– Кто научил вас буддизму?
– Фотоаппарат. Свет постоянно меняется, и рано или поздно приходит единственный момент, раскрывающий себя. Он длится – при подходящей выдержке – всего одну шестидесятую часть секунды. Это и есть настоящее.
– А будущее? Разве бывает без него религия?
– Она называется буддизмом. Будда учил сорок семь лет и говорил лишь о том, что происходит сегодня, ибо лишь здесь и сейчас можно стать буддой. Это ведь не имя, не титул, а состояние, вернуться к которому может каждый.
– Вы будда?
– Конечно. Будда передал путь, дхарму, своему последователю Кашьяпе, тот – Ананде и так далее, пока в восемьдесят четвертом поколении я не получил от своего наставника учение, чтобы передать его своим ученикам.
– Вы учите, как стать буддой?
– Только этому. Каждый год через монастырь проходит пять тысяч человек.

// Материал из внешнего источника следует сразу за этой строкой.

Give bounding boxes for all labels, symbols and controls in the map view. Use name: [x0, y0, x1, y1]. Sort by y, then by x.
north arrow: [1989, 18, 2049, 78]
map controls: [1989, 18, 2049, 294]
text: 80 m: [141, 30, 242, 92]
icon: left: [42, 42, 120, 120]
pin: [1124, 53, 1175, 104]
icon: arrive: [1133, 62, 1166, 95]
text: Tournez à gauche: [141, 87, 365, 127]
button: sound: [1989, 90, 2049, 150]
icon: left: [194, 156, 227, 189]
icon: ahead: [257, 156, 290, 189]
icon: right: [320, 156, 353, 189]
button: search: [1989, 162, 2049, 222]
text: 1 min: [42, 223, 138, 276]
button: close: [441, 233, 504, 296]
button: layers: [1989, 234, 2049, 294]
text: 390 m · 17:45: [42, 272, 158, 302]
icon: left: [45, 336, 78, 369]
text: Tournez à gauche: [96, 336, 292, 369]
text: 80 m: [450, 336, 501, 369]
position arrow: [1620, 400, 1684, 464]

– Сколько же ваших учеников достигли цели?
– Двое.
Я, кстати, знаю обоих. Он был нью-йоркским математиком, она – японской балериной.
15 июня
Ко дню рождения Льва Лосева
Дебютировав в тридцать семь лет, в том возрасте, что для других поэтов стал роковым, Лосев избежал свойственного юным дарованиям “страха влияния”. Он не знал его потому, что считал влияние культурой, ценил преемственность и не видел греха в книжной поэзии. Среди чужих слов его музе было так же вольготно, как другим среди облаков и березок. Войдя в поэзию без скандала и по своим правилам, Лосев сразу начал со взрослых стихов и оказался ни на кого не похожим, в том числе – сознательный выбор! – и на Бродского.
Друзья и современники, они смотрели на мир одинаково, но писали о нем по-разному. Играя в классиков, Лосев отводил себе место Вяземского при Пушкине. Просвещенный консерватор, строгий наблюдатель нравов, немного стародум, в равной мере наделенный тонким остроумием, ироничной проницательностью и скептической любовью к родине.
На последней необходимо настоять, потому что Лосев был отнюдь не безразличен к политике. Разделяя взгляды вермонтского соседа, он, как и Солженицын, мечтал увидеть Россию “обустроенной” по новоанглийской мерке. Локальная, добрососедская демократия, а главное – чтобы хоть что-нибудь росло.
“Извини, что украла”, – говорю я воровке;
“Обязуюсь не говорить о веревке”, —
говорю палачу.
Вот, подванивая, низколобая про…
Канта мне комментирует и Нагорную Проповедь.
Я молчу.
Чтоб взамен этой ржави, полей в клопоморе
вновь бы Волга катилась в Каспийское море,
вновь бы лошади ели овес,
чтоб над родиной облако славы лучилось,
чтоб хоть что-нибудь вышло бы, получилось.
А язык не отсохнет авось.
Идеал Лосева без зависти пропускал и романтический XIX век, и истерический XX, чтобы найти себе образец в ясном небе Просвещения. Законы меняют людей, остроумие оправдывает стихи, и каждый возделывает свой садик.